Da quel che si sa dai racconti dei vecchi, di solito partiva prima un capofamiglia, uno già esperto, che andava nei porti della Liguria a comprare la merce per poi portarla o spedirla in qualche città della pianura padana. Gli altri della famiglia, parenti o amici fidati, lo raggiungevano in quello che diveniva il loro campo base, punto di smistamento. Quel nuovo mestiere per alcuni fu l’inizio di una fortuna: più intraprendenti, scaltri o fortunati, ebbero modo di dar vita a dei veri imperi economici con numerosi dipendenti e aziende tutte loro di lavorazione del pesce, addirittura in Spagna. Nel secondo dopoguerra, la maggior parte abbandonò definitivamente il paese d’origine, e scese in pianura per dedicarsi esclusivamente al commercio. Non più il carretto, ma mezzi a motore, via via più comodi e attrezzati.
Oggi i paesi della valle da cui gli acciugai provenivano sono quasi abbandonati. Dopo la Seconda guerra mondiale, la maggior parte di essi si è trasferita, abbandonando un lavoro ambulante in favore di una professione sedentaria, spesso sostituendo il carretto e la stadera con le vetrine e le illuminazioni di un negozio. Molti figli hanno preferito non raccogliere l’eredità dei padri. Proprio lì, uno dei borghi che più ha risentito di questa inesorabile tendenza è Moschieres, frazione di Dronero. Praticamente abbandonato e ormai quasi deserto, è però ancora caratterizzato da un forte odore di pesce, al punto che ancora oggi numerosi sciami di mosche volano sino a lì, sperando di trovare un po’ di quel nettare e dando così il nome al borgo.
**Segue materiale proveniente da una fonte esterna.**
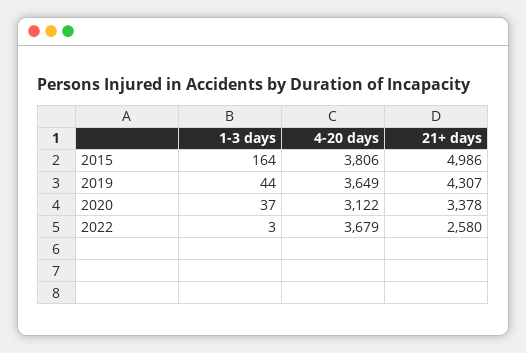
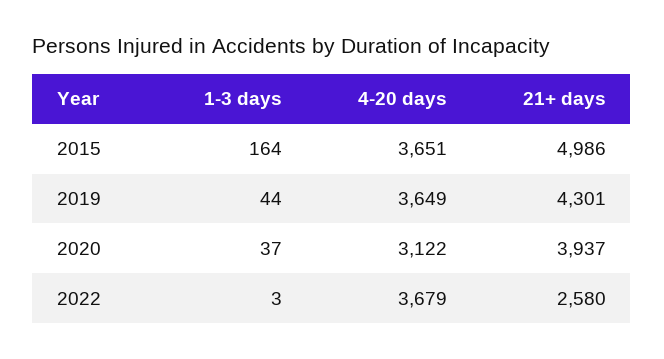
4-20 days, 2015: 3806 -> 3651
21+ days, 2019: 4307 -> 4301
21+ days, 2020: 3378 -> 3937

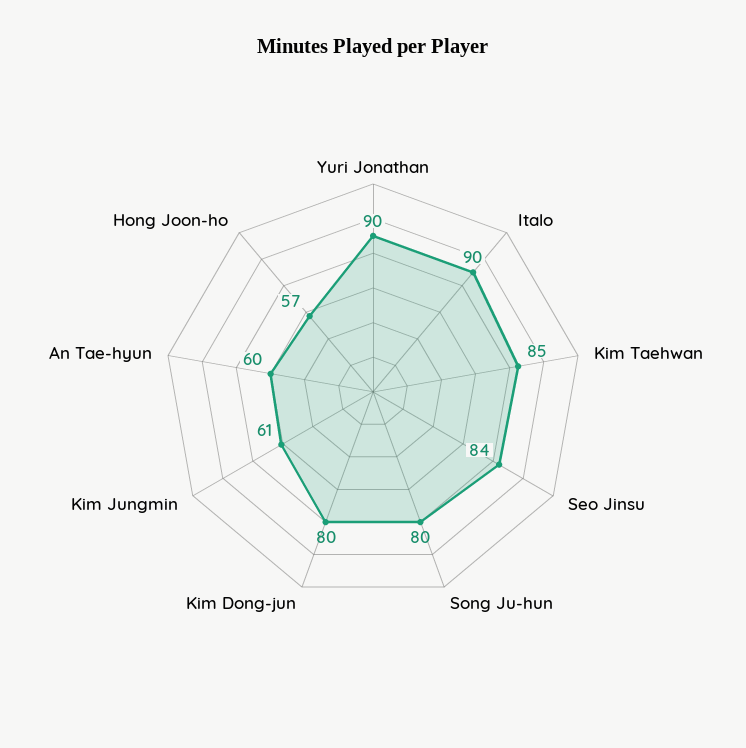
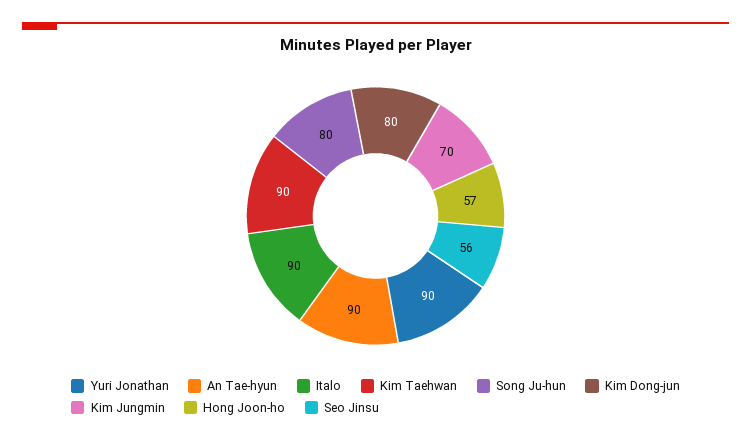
Kim Taehwan: 85 -> 90
Seo Jinsu: 84 -> 56
Kim Jungmin: 61 -> 70
An Tae-hyun: 60 -> 90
Perché il ricordo di questa tradizione non sia destinato a perdersi con lo sparire delle generazioni più anziane, a Celle Macra la Comunità Montana ha allestito delle postazioni multimediali (all’interno dell’ex Chiesa di San Rocco) dove è ampiamente sviluppato il tema dei mestieri itineranti della valle: artisti, artigiani, allevatori e, soprattutto, acciugai. Per concludere, se volete approfondire ulteriormente l’argomento vi consigliamo due interessanti letture: Il salto dell’acciuga, di Nico Orengo: un breve racconto confidenziale che spiega come ha avuto origine il salto che l’acciuga ha fatto per arrivare dal mare sino alla Val Maira; Il sale nelle vene, di Diego Crestani e Riccardo Abello, un’opera interamente dedicata ai mestieri scomparsi che hanno caratterizzato la valle.